FT.com / Investor's notebook - Why sovereign bond yields will explode: [C]urrent bond yields and the increasing insolvency of our rulers are the biggest disconnect in financial markets today. This comes from two factors: quantitative easing by central banks and the collapse of credit demand by the private sector. Neither are permanent features of the economic landscape....
The Japanese “miracle” of the 1990s cannot be repeated in the US, the UK or even in Japan this time. The US and the UK will still have very low domestic savings rates with government debt heading towards 100 per cent of GDP.... [B]oth the US and the UK are heavily dependent on foreigners for financing that debt. So Treasury and gilt yields will rise sharply and the dollar and the pound will slide....
As the US, UK and Japan will be trying to borrow the same buck in international markets, bond yields will rise when QE stops and there is an even modest recovery in credit demand from the private sector. That alone is enough to prevent the development of a new credit bubble similar to those that have been economic drivers for nearly two decades. All credit bubbles rely on underpriced capital being in oversupply relative to the fundamental needs of an economy. Given the huge demand for capital by increasingly insolvent governments, those conditions won’t exist.
When will the bond bubble burst?... [Q]uantitative easing programmes will have to end sooner or later; and eventually the private sector will start to borrow again.
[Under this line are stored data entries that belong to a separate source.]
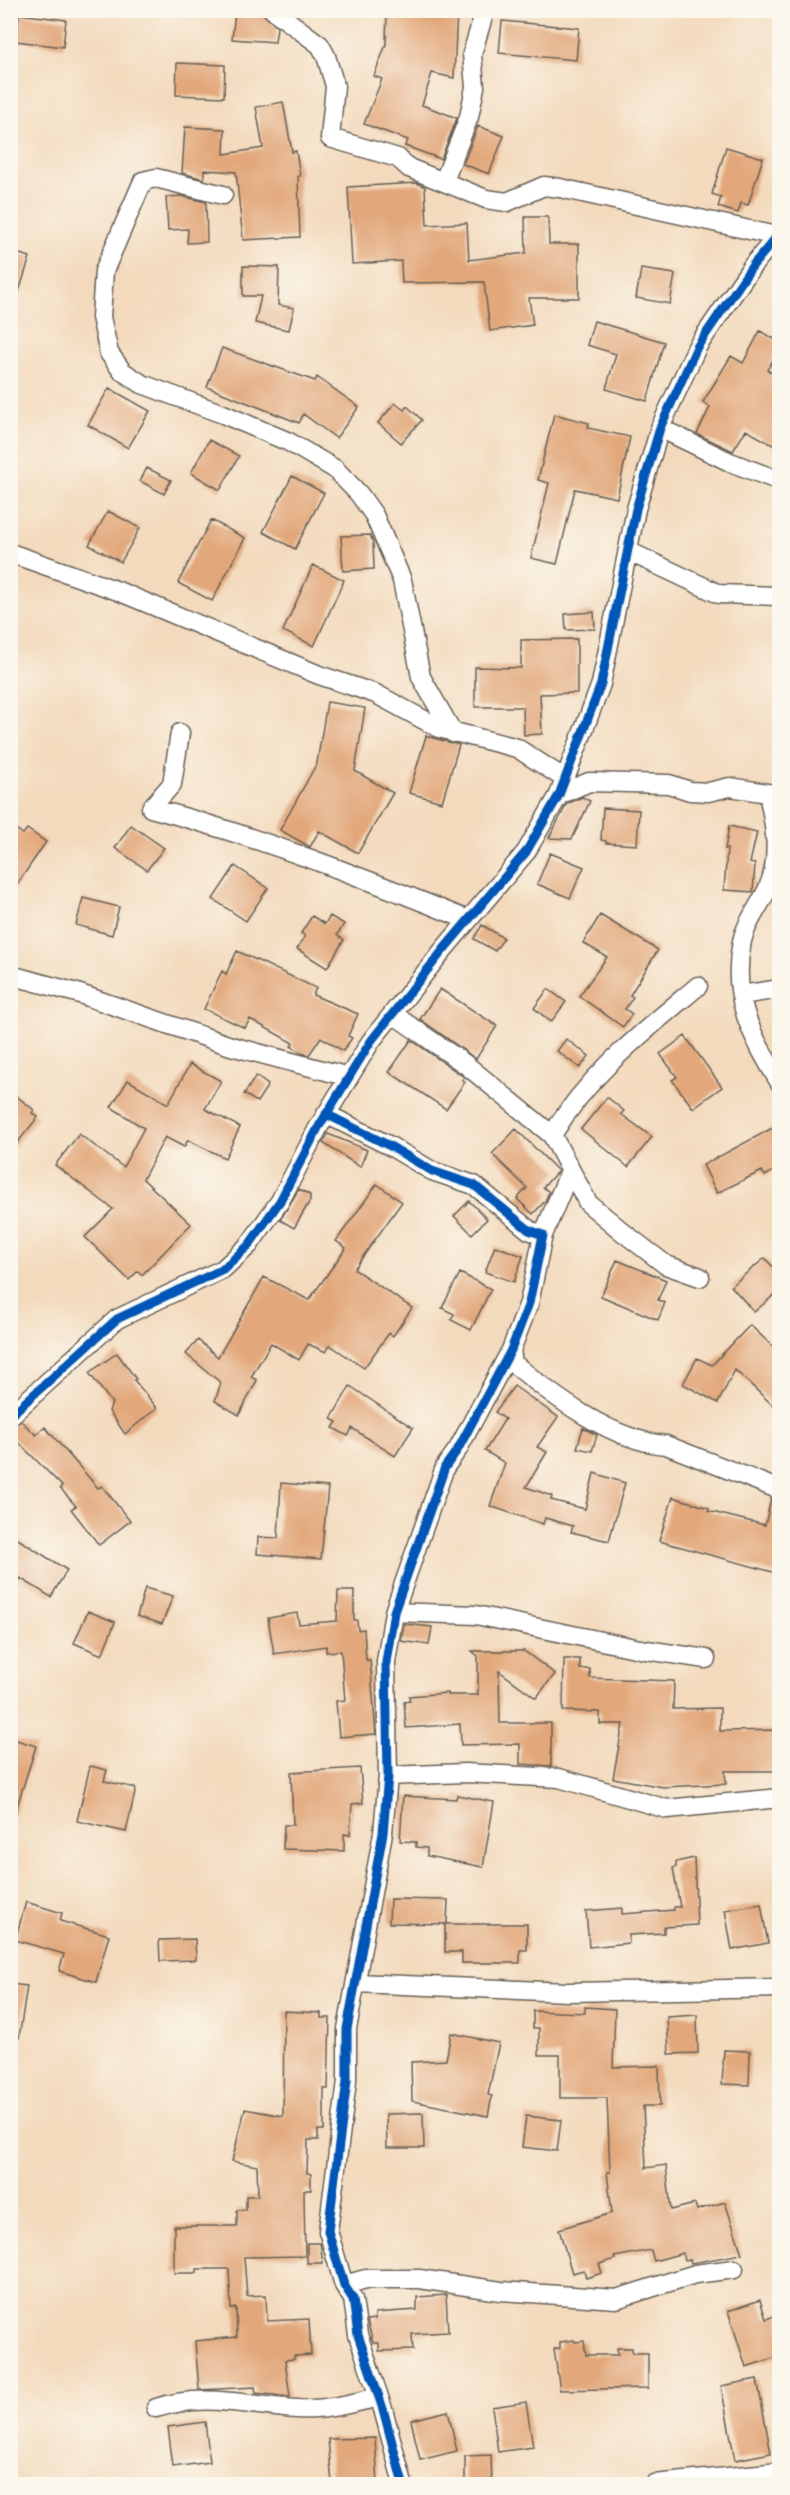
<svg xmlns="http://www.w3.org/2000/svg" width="790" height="2495" font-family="'IM FELL DW Pica',serif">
	<rect width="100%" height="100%" fill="#fbf7ec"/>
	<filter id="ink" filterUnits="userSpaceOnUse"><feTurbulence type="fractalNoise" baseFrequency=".0167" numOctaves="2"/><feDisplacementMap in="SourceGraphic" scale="12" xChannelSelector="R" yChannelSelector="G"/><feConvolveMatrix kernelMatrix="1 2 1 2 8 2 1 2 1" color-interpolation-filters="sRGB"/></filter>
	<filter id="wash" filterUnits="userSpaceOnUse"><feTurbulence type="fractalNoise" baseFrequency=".008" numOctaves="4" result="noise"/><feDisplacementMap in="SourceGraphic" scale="24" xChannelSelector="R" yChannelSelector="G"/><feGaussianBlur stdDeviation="1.35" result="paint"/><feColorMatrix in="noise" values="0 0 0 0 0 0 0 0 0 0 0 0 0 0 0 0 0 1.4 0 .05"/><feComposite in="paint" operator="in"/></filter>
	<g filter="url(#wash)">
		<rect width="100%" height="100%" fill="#f3dabd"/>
		<g id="blocks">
			<path fill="#e2a87b" d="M387,10H457L454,78L432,73L422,105L457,118L441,159L405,146L408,140L364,124L382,79L374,76L386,44Z
				M235,12L263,14L277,27L275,42L232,39Z
				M19,14L66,20L63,47L16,41Z
				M502,21L579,28L576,60L499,53Z
				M177,63L225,65L224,97L176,95Z
				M283,102L292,152L296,151L300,176H298L300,237L243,240L236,172L204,170V179L182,173L185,127L225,129L224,154L263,148L256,107Z
				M478,126L504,136L489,174L463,164Z
				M726,147L763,158L748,205L741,203L738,213L718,207L721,197L712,194Z
				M417,183L425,187L427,225L467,223L469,260L526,253L525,217H548L549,244H579V298H529L533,325L490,331L484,282L402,283L401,261L352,264L348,187Z
				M181,196L206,202L207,242L187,243L188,229L168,230L166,197Z
				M10,251L30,257L14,307H10Z
				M243,266L279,267L278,305L294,308L289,330L255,323L261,296H243Z
				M641,269L675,274L670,304L636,298Z
				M594,321L664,342L647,401L606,389L616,354L587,345Z
				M760,331L780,342V348L767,370L780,378V449L746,430L733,451L697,434L710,407L703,402L731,356L743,363Z
				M222,348L315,381L317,377L359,407L336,438L303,414L299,423L207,387Z
				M109,388L150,411L128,448L88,425Z
				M395,403L404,410L407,406L422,420L401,443L378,423Z
				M554,414L589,423L588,428L630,437L617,498L575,489L557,564L531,558L549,483L538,480Z
				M209,440L239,456L220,490L191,473Z
				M147,468L171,480L164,494L140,481Z
				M292,476L324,493L295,549L263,532Z
				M108,511L140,528L121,562L89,545Z
				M211,520L245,538L212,601L178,583Z
				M370,535L373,542L374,569L343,571L341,536Z
				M313,565L344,580L314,646L283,631Z
				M594,612L595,629L566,630L565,614Z
				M577,639V693L540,694L542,734L524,735L523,707H475V667L521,668V640Z
				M327,702L365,708L355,771L393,793L358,853L319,831L310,847L280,830L317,763Z
				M426,736L459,745L442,802L409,793Z
				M582,797L590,801L572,839L549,838L567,804Z
				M603,808L639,810L637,845L606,843V841L601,840Z
				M10,825L23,834L27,829L46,842L10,895Z
				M131,825L164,848L147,870L115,848Z
				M729,826L757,832L750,863L755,864L753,892L724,890L727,849H725Z
				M550,853L584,867L570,898L537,884Z
				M235,866L268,888L246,921L213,899Z
				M83,898L119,907L112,935L76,925Z
				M600,915L658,950L630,995L633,997L625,1009L632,1014L623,1027L579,996L607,957L583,943Z
				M312,916L325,924L330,916L344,924L337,935L344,940L327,968L297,949L305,936L301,933Z
				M482,925L504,938L495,951L474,939Z
				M237,951L316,988L313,995L358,1014L348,1036L352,1038L343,1051L321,1037L309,1055L302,1053L291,1046L293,1043L250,1019L245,1028L204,1009L222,971L226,974Z
				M440,989L497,1026L476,1059L420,1019Z
				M548,989L566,1002L551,1022L534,1008Z
				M685,1036L722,1087L693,1108L672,1080L677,1077L660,1054Z
				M566,1039L589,1056L580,1068L557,1051Z
				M411,1040L464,1077L462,1080L465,1082L446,1109L389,1072Z
				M190,1064L221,1081L205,1109L240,1127L225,1158L188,1140L184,1147L165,1137L143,1179L191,1224L142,1275L138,1271L129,1280L85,1237L113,1209L55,1165L79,1134L123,1167L144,1128L111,1107L128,1080L168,1104Z
				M256,1076L268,1085L257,1102L244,1094Z
				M10,1091L34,1110L32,1113L38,1117L10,1152Z
				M607,1097L624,1111L621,1114L652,1137L628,1167L581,1129Z
				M780,1124V1167L765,1176L762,1171L717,1193L703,1165Z
				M516,1129L558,1171L543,1187L549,1192L545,1201L533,1214L517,1199L527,1188L492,1154Z
				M328,1134L367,1150L360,1167L323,1143Z
				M377,1184L402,1202L354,1269L412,1308L393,1336L389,1333L364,1368L330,1345L326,1352L308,1344L299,1360L271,1343L251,1377L257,1380L239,1415L215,1401L221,1383L186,1354L198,1340L218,1357L264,1277L309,1300L346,1248L336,1241Z
				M299,1189L310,1195V1201L294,1228L280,1220Z
				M469,1201L487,1219L472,1234L454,1216Z
				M495,1246L523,1256L514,1282L485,1272Z
				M765,1258L780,1275V1290L754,1312L731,1286Z
				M617,1260L666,1280L658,1300L665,1303L658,1320L601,1296Z
				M460,1273L491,1289L471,1330L451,1320L454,1314L442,1308Z
				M750,1325L780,1353V1412L735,1370L718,1403L683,1384L697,1358L712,1365Z
				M117,1353L136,1379L134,1380L157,1408L125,1434L109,1411L112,1403L89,1373Z
				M350,1386L413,1428L395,1456L352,1428L348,1436L333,1428L337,1422L331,1419Z
				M514,1386L558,1417L537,1447L547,1452L526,1487L552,1496L551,1500L585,1509L594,1473L625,1483L609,1541L571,1532L573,1526L545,1518L543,1524L490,1506L505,1463L485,1451L505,1419L495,1412Z
				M21,1421L36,1435L45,1427L98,1488L102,1486L130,1521L99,1545L71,1509L76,1506L60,1488L62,1486L10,1434V1427Z
				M583,1428L597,1435L592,1451L577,1448Z
				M281,1483L328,1487L321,1559L257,1554L258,1537L278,1538Z
				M673,1497L709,1508L708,1511L765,1525L771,1499L780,1501V1574L659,1541Z
				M10,1534L67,1570L51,1597L20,1578L10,1594Z
				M145,1588L173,1596L162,1624L137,1616Z
				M338,1591H354V1620H357L358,1630L364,1629L366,1660H370L376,1734L339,1737L336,1701L345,1700L341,1651L326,1652V1646L274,1654L268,1618L297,1613L299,1624L337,1621Z
				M88,1611L115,1622L102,1655L74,1643Z
				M404,1624L432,1627L429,1645L401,1641Z
				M472,1651H524L555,1674L536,1698L499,1671L500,1723H551V1766L520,1764V1744L461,1745L460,1724L406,1728L404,1702L410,1701L409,1696L448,1693V1695H478V1656Z
				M564,1659H580V1669H590V1678L674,1681L673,1709L720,1708V1731L780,1730V1771H725L726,1784L663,1787L613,1778L623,1724H600V1712L563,1711Z
				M10,1738L36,1746L14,1816L10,1815Z
				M90,1766L107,1770L104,1781L136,1788L126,1832L77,1821Z
				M360,1768L363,1803L352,1804L350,1835L344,1834V1851L283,1849L284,1825H293L291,1772Z
				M457,1795L494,1802L483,1867L427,1856V1848L416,1847V1842L400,1841L403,1796L456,1799Z
				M694,1858L697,1925L664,1927V1933L629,1935V1943L589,1947L586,1911L622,1908V1914L674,1910V1907H680L673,1868L676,1867V1862Z
				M390,1899L448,1900L447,1924L389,1923Z
				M26,1902L62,1913L60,1921L109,1935L96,1982L59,1971L64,1954L15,1940Z
				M761,1904L768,1943L732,1950L725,1910Z
				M445,1924H527V1950H520V1963H462V1952H445Z
				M195,1939L196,1960L160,1961L159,1940Z
				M10,1984L27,1986L19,2038L10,2037Z
				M585,2007L615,2009L613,2067L659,2066L660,2106H643L646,2168L666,2165L671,2210L695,2204L697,2210L725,2202L742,2254L691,2263L690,2259L685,2260L683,2253L654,2261L651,2250L614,2257L615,2259L599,2264L602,2273L586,2278L584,2270L572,2273L559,2229L612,2213L607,2172H610L607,2098H560V2055H539V2028H533V2011L585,2013Z
				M284,2011L321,2013V2018H330L328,2089H324V2130H318V2140H308L307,2173L311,2174V2190H304L305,2256L244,2257L247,2296L266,2295L267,2321L309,2319L311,2355L294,2356V2359L285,2360L290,2397L256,2393L255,2387L199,2390L195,2341L237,2337L236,2308L231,2309L229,2269H197V2273H174V2226H237V2210H246V2196H258L257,2166L232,2161L245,2109L283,2116Z
				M697,2015L698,2053L669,2054L667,2017Z
				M451,2033L499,2043L488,2095L492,2096L488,2116L412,2101L411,2062L446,2060Z
				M724,2050L750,2051L749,2085L722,2084Z
				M423,2113L424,2148H387L386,2114Z
				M526,2116L561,2120L557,2151L522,2147Z
				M307,2243H320L323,2263H307Z
				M446,2295L448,2332L412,2334L413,2350L379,2351V2343H373L367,2320L375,2319V2313L417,2310V2297Z
				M760,2300L766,2319L780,2314V2356L746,2367L728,2311Z
				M574,2340L575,2342L584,2341L586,2355H618L617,2348H632V2353H648V2388L560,2390L554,2349L560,2348V2342Z
				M757,2379L771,2453L735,2460L721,2386Z
				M526,2402L533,2447L498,2452L492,2407Z
				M448,2411L457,2451L420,2460L411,2420Z
				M205,2422L210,2462L173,2467L168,2427Z
				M375,2438L378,2484H332L328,2439Z
				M491,2455L492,2484H465V2456Z"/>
		</g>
	</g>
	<g filter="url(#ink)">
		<use href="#blocks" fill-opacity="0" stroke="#675e54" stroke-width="1.5"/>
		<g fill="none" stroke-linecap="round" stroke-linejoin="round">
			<defs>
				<path id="street" d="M273,10L320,45L326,56L335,86L330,138L398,158L409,168L486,199L507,202L544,186L560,188L777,236
					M444,181L469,117L475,87L472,54L485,10
					M223,195L156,178L143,181L104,271L101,317L109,353L122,371L142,384L223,414L289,442L335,469L359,494L374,515L402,580L421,677L453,733
					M660,428L730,462L780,481
					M628,551L719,594L780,596
					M10,553L118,591L319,675L376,694L439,728L517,748L565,779
					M180,733L172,784L151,808C260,837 364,878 468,920
					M768,794C775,824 781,859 768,888C760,906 746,922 742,941C730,998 752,1036 780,1083
					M559,795L589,782L669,784L690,791L708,792L730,787L780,795
					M10,975L77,993L231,1046L349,1077
					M741,995L780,989
					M393,1014L465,1064L552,1135L588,1203L624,1233L666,1265L700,1277
					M326,1114L390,1146L432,1171L474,1185L529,1230L543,1235L529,1303L511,1350L458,1449L445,1467L394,1612L386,1662L388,1776L383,1833L347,2029V2081L328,2231L344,2285L353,2299L358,2335L383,2409L403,2484
					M552,1135C590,1073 642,1033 698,986
					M543,1235L570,1171
					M511,1350L513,1363C554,1397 612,1441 666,1445L780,1490
					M10,1416L117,1319L223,1269L249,1245L280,1201L318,1128L371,1041L444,949L526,852L559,795L601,684L636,509L660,428L697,347L753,265L780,233
					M394,1612L476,1615L640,1649L706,1659
					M388,1776L465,1773L559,1778L667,1809L780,1798
					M356,1983L568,1992L780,1988
					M344,2285L366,2279H419L501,2291L616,2299L695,2274L734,2269
					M156,2408C206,2392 248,2406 297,2409C324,2411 353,2403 379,2397
					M654,2484L780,2472"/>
			</defs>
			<use href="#street" stroke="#675e54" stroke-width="21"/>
			<use href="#street" stroke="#fff" stroke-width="18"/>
			<defs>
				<path id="cycleway" d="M326,1114L390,1146L432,1171L474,1185L529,1230L543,1235L529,1303L511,1350L458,1449L445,1467L394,1612L386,1662L388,1776L383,1833L347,2029V2081L328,2231L344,2285L353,2299L358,2335L383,2409L403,2484
					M10,1416L117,1319L223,1269L249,1245L280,1201L318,1128L371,1041L444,949L526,852L559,795L601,684L636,509L660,428L697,347L753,265L780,233"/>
			</defs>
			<use href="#cycleway" stroke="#fbf7ec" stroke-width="13"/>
			<use href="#cycleway" stroke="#0057b8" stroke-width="9"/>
		</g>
	</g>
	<rect width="790" height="2495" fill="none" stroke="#fbf7ec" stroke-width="36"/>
</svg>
Then yields on government debt will start to rise, back towards at least the average level of the 1990s and perhaps even higher as inflation expectations gain hold. That will end today’s bubble in bond markets and very probably in equity markets too, as these feed on the same source of liquidity and are priced off bond markets by the addition of a risk premium.... The danger for the real economy is not that the return to a normalised monetary policy takes place but that it does so too late. Too late would mean that the fall in asset prices has to be so large that it skittles economic recovery.